> Given material
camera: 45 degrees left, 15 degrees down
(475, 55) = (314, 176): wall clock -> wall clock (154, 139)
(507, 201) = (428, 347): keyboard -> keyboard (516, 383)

> Description of the task
The data above is to be given again, with every line exact.

> Response to this exercise
camera: 45 degrees left, 15 degrees down
(475, 55) = (314, 176): wall clock -> wall clock (154, 139)
(507, 201) = (428, 347): keyboard -> keyboard (516, 383)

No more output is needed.